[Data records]
↓↓↓
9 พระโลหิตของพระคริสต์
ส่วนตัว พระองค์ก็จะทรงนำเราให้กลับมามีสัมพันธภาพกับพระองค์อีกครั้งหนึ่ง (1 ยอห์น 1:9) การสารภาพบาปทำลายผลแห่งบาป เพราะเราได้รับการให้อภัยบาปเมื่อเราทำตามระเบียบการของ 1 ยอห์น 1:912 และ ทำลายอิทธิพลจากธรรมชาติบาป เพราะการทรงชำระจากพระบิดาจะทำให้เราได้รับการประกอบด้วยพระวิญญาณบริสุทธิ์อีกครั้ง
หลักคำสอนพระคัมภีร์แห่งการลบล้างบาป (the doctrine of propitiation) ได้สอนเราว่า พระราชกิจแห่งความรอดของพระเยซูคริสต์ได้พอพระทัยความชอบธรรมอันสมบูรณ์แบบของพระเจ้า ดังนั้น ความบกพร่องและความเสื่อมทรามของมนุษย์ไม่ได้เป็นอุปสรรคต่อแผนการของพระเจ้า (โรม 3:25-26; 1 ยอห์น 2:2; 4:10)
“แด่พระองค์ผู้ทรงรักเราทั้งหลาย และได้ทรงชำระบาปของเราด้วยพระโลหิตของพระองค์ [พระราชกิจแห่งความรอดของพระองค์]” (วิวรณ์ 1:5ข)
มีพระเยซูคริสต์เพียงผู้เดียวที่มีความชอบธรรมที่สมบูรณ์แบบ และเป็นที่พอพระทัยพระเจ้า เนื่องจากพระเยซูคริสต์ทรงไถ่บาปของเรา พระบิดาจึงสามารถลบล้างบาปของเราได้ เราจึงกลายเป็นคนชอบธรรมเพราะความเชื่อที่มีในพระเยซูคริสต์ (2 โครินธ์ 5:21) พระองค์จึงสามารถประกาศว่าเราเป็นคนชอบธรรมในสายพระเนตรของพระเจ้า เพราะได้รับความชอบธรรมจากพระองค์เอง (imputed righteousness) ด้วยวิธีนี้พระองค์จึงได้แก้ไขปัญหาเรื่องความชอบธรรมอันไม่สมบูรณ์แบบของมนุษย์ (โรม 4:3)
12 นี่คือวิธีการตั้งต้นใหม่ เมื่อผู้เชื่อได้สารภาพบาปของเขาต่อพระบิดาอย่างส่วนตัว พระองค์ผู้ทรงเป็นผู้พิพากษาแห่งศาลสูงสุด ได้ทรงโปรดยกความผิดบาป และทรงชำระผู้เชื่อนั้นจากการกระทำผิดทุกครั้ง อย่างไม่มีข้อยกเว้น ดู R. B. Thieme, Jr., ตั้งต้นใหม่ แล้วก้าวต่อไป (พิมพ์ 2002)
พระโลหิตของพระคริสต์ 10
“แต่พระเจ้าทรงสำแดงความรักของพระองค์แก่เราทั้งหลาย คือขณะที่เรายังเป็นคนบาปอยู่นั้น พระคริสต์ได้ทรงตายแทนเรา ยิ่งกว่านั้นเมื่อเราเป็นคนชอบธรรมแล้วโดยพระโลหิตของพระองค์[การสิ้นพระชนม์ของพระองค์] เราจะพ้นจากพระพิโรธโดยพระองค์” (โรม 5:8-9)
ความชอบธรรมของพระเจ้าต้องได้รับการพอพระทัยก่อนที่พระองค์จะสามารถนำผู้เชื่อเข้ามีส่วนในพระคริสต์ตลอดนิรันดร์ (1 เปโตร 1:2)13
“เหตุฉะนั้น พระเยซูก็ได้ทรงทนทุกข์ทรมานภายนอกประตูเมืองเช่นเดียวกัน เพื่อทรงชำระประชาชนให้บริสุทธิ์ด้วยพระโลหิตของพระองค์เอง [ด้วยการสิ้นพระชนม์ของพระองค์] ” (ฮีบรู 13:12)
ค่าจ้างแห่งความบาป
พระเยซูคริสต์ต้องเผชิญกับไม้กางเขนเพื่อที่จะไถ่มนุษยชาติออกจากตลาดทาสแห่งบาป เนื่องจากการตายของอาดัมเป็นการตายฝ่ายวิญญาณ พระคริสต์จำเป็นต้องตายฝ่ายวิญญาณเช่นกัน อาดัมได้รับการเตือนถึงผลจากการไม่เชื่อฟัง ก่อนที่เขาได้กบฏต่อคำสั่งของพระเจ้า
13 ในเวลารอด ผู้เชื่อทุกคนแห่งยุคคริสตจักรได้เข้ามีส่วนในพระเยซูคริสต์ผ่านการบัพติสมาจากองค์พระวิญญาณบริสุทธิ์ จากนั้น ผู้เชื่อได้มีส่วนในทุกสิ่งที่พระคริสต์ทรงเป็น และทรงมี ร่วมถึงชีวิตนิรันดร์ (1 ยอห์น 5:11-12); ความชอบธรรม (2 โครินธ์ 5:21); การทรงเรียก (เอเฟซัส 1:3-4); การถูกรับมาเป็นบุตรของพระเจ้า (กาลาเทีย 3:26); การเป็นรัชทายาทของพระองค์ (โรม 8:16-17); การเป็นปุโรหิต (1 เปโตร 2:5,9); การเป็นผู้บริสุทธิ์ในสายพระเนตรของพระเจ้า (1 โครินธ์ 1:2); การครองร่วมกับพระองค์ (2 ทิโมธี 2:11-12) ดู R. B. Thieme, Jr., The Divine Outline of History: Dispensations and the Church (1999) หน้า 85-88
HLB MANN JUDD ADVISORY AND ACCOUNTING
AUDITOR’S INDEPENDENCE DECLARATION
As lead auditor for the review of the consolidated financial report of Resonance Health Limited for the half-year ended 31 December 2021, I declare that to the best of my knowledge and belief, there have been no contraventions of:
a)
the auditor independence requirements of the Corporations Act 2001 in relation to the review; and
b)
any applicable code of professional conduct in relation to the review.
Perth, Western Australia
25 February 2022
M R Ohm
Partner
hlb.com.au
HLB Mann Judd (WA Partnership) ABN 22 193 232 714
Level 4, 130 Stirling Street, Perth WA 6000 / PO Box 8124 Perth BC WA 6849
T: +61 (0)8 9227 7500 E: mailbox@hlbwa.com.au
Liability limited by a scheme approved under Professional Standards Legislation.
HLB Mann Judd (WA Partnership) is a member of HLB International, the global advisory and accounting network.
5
↑↑↑
== BRIEF ==
If a line of the data contains "relation", it counts; report the number of such lines and nothing else.

== EXERCISE OUTPUT ==
2